I’m not sure what you’re asking for. I think you are talking about y := A*x where the elements of x are k-vectors, but what is A and how is A*x defined? Could you write down the mathematics of a well-defined example of the thing you are trying to do?
A is a sparse matrix where each element of A is a k-vector.
Let’s say the operations we want is the dot product aka, (k-vector, k-vector) → scalar.
You would get one element from the sparse matrix A, one element from the vector, interact them to get a scalar and then accumulate the result for a row with your accumulate function (sum)
You could imagine doing the same thing where your interaction function is (3-vector, 3-vector) → 3-vector and it’s the cross product. You accumulate with the accumulation function (sum).
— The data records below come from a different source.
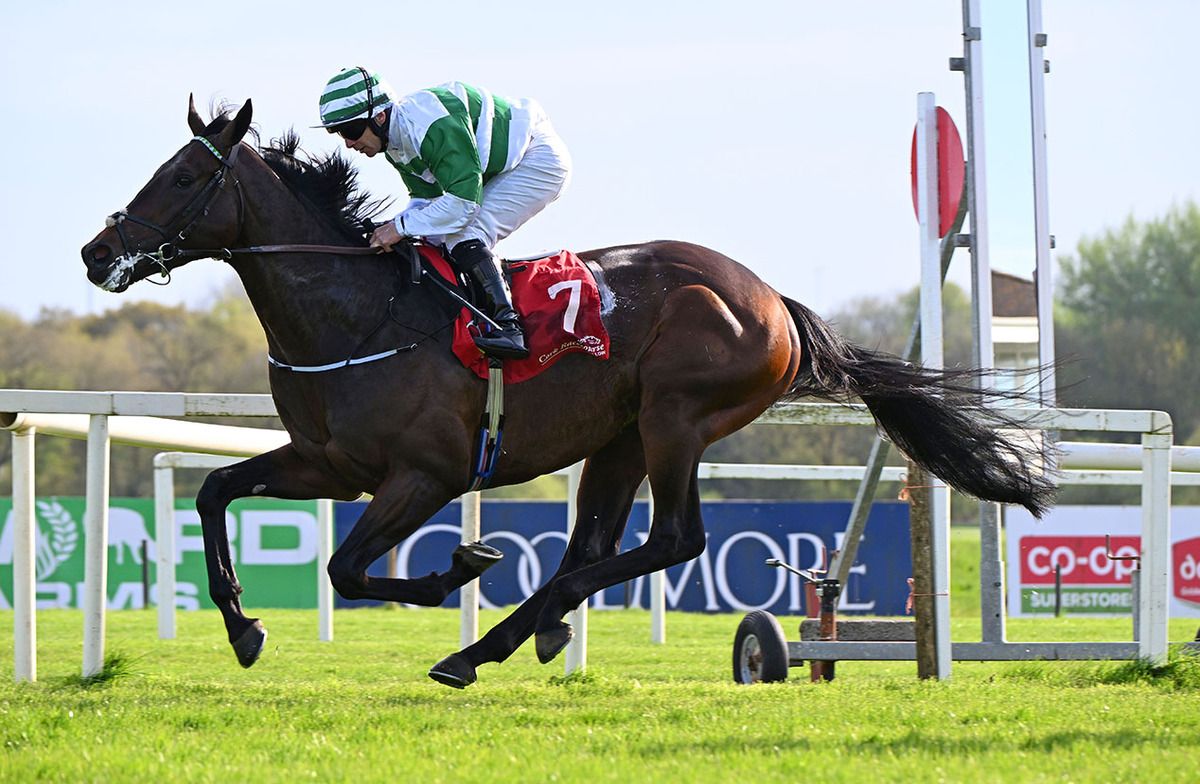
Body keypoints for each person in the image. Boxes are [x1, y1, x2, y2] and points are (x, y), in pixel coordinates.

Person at [316, 67, 571, 360]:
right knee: (434, 236)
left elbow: (462, 204)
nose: (348, 143)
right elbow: (427, 200)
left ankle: (507, 326)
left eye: (350, 130)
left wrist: (399, 227)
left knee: (467, 232)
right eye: (338, 133)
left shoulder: (429, 126)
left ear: (380, 117)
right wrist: (389, 227)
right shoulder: (395, 142)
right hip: (498, 168)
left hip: (537, 158)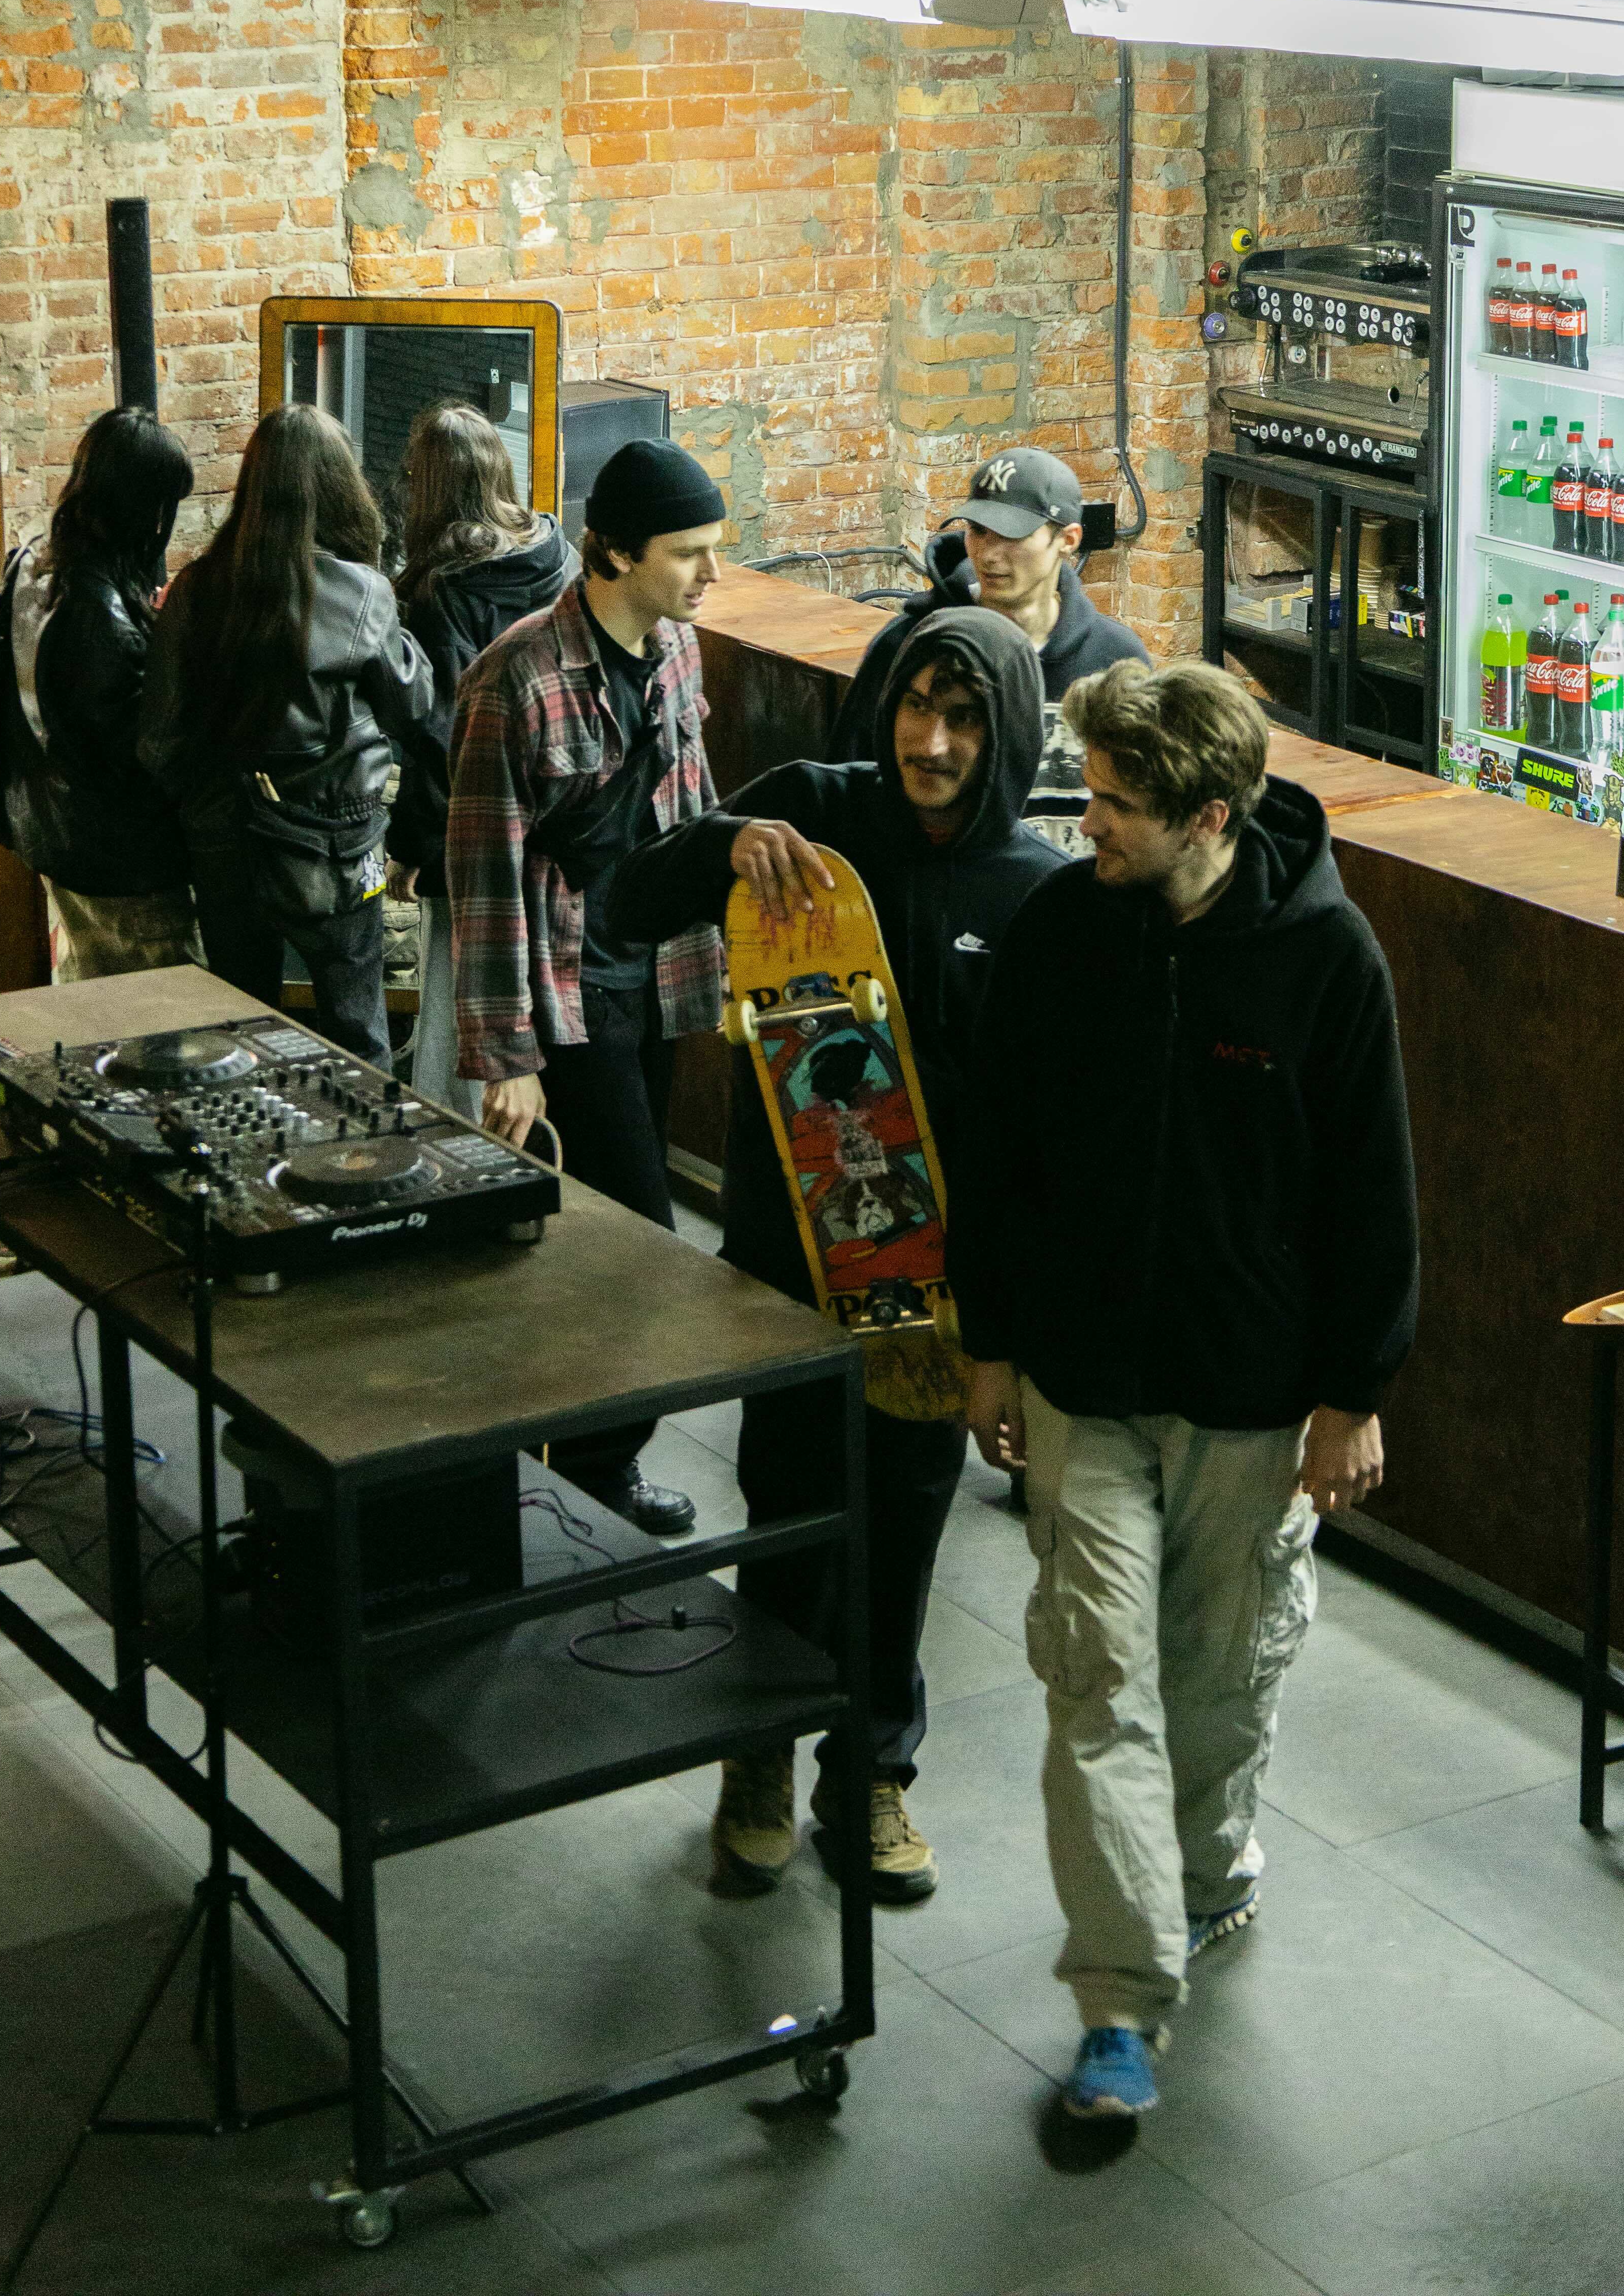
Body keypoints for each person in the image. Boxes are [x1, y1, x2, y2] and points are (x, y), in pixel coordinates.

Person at [949, 657, 1419, 2126]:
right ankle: (1123, 2003)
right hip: (1081, 1379)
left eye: (1113, 806)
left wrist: (1354, 1390)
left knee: (1215, 1685)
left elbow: (1371, 1191)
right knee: (1097, 1676)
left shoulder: (1328, 961)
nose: (1082, 823)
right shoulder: (1055, 932)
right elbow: (997, 1149)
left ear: (1208, 816)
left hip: (1246, 1391)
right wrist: (987, 1339)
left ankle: (1208, 1877)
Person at [614, 608, 1064, 1903]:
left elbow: (1031, 1129)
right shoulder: (814, 810)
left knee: (903, 1530)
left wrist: (999, 1327)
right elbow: (631, 901)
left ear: (1007, 733)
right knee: (790, 1511)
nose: (931, 742)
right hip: (782, 1261)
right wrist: (720, 841)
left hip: (933, 1286)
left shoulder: (1030, 891)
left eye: (965, 719)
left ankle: (868, 1776)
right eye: (918, 708)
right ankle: (755, 1757)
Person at [444, 436, 729, 1538]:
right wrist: (505, 1054)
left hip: (654, 976)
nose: (710, 576)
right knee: (644, 1243)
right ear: (611, 551)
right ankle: (593, 1460)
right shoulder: (514, 675)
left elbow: (693, 811)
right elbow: (480, 873)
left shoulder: (677, 651)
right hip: (560, 988)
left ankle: (577, 1452)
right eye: (688, 553)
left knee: (611, 1236)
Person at [138, 403, 435, 1068]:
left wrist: (208, 808)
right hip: (340, 843)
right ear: (340, 487)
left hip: (225, 846)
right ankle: (365, 1164)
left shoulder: (193, 589)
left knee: (241, 1037)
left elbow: (157, 742)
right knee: (358, 1031)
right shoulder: (363, 592)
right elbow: (415, 709)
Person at [383, 402, 578, 1118]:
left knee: (461, 1004)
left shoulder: (441, 592)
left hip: (480, 827)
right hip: (561, 813)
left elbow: (442, 739)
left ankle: (469, 1155)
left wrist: (414, 852)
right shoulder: (559, 555)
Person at [832, 446, 1148, 841]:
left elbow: (1148, 806)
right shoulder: (908, 646)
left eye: (1012, 535)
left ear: (1068, 539)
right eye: (979, 531)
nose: (989, 554)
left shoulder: (1115, 657)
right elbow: (845, 790)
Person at [0, 405, 200, 981]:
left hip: (52, 832)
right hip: (119, 861)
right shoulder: (100, 619)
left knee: (88, 1002)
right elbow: (134, 758)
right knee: (167, 1020)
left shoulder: (33, 562)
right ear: (145, 510)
There is a whole family of interaction functions which interact one k1-vector with another k2-vector and produce a k3-vector, (clebsch-gordon tensor products). These products are the analog of simple scalar multiplication for a class of equivariant representational learning.
If cuSparse supported k-vectors as valid datatypes, cusparse could be the backbone of efficient message passing implementations for this class of ML model in the same way that cuSparse is used for efficient message passing in networks that use scalar datatypes.
I’m not sure if this really applies to what you are doing, but a = cross(b, c) is the same as a = B * c, where B is a 3x3 cross-product matrix derived from b. That’s an example where the 3x3 BSR structure shows up.
You definitely could do this, but imagine the overhead from this approach for doing something like the dot product on 5-vectors. You would have a block of 20 zeros for 5 scalars, and you have to instantiate all of the B matrices. It’s more about performing the operation efficiently, than how to perform it.
If this isn’t in the plans, no worries, I was just curious.